Leslie, Matthew, Alex and others who have said or think that Obama has not "accomplished enough": Have you considered that there is usually a different role to play by inspirers and implementers? Jesus Christ, the Christian Evangelists, Mohammed, Moses and Abraham, Confucius, Abraham Lincoln, Martin Luther King, John F Kennedy, Shakespeare, Jane Austen, Teresa of Avila, Enheduanna, many other men and, alas, as of yet, only a few known women, from different world cultures have contributed insights and wisdom in the eloquence necessary to express them effectively. They had, and continue to have, major roles in shaping human culture. Without them, those who implement their insights and wisdom into policies, procedures and other actions would not have known to do what they are enabled by the inspiration and insight to do nor the guidance needed.
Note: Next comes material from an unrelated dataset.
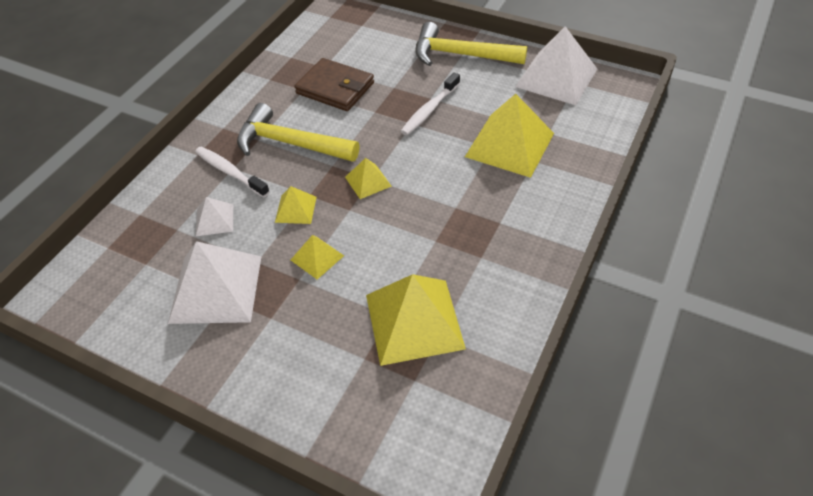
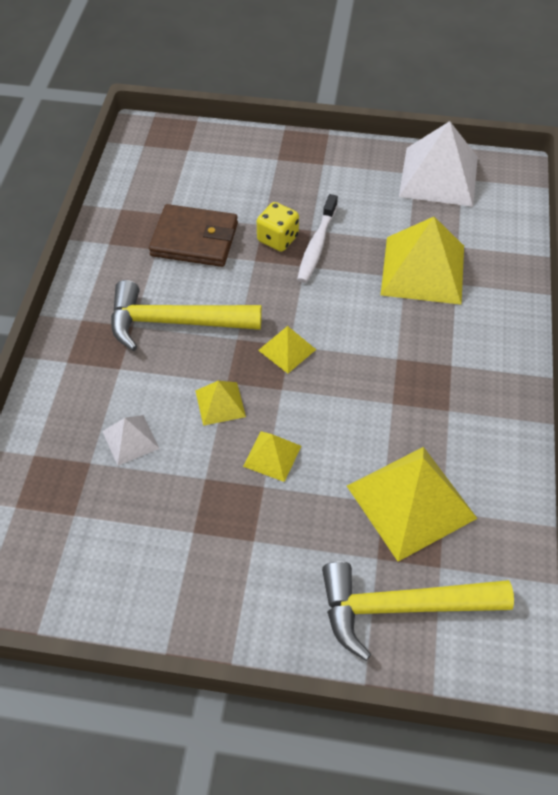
camera: 20 degrees left, 5 degrees up
(216, 288) = (174, 523): white pyramid -> none
(230, 172) = (119, 375): white toothbrush -> none
(400, 99) = (277, 239): none -> yellow dice
(461, 55) = (322, 168): yellow hammer -> yellow hammer (401, 607)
Superior intellectual accomplishment, insight/soul work and eloquence are usually underrated, feared and envied, in particular by those who aspire to these skills and yet do not have the magnanimity to show appreciation and gratitude when they experience it in others. Gracious and humble acceptance of Obama and the gifts he is bringing to us and to the world is at present too lacking in the U.S.A. The skills, accomplishments, behaviors and humility that both he and Michelle have already shown make them role models for any persons who have the good of our nation and of the rest of the world in our hearts, souls and minds.

Jay Richard Jones said:
I think President Obama would be well advised to decline the Nobel Peace Award. Being recognized for inspiring the world to peace is quite apart from helping the world accomplish it. I don't think he's yet earned the award, and if he agrees in his heart, his stature in the world would be enhanced substantially by graciously and humbly declining it.